Saved entries
========================================
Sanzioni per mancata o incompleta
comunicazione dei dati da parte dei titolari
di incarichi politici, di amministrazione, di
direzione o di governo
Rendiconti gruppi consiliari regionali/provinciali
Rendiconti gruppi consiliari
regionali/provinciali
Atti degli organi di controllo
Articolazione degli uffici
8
========================================
PROBLEM TO WORK ON: Reproduce all of the lines above word for word, preserving each line break.

WRITTEN RESPONSE:
Sanzioni per mancata o incompleta
comunicazione dei dati da parte dei titolari
di incarichi politici, di amministrazione, di
direzione o di governo
Rendiconti gruppi consiliari regionali/provinciali
Rendiconti gruppi consiliari
regionali/provinciali
Atti degli organi di controllo
Articolazione degli uffici
8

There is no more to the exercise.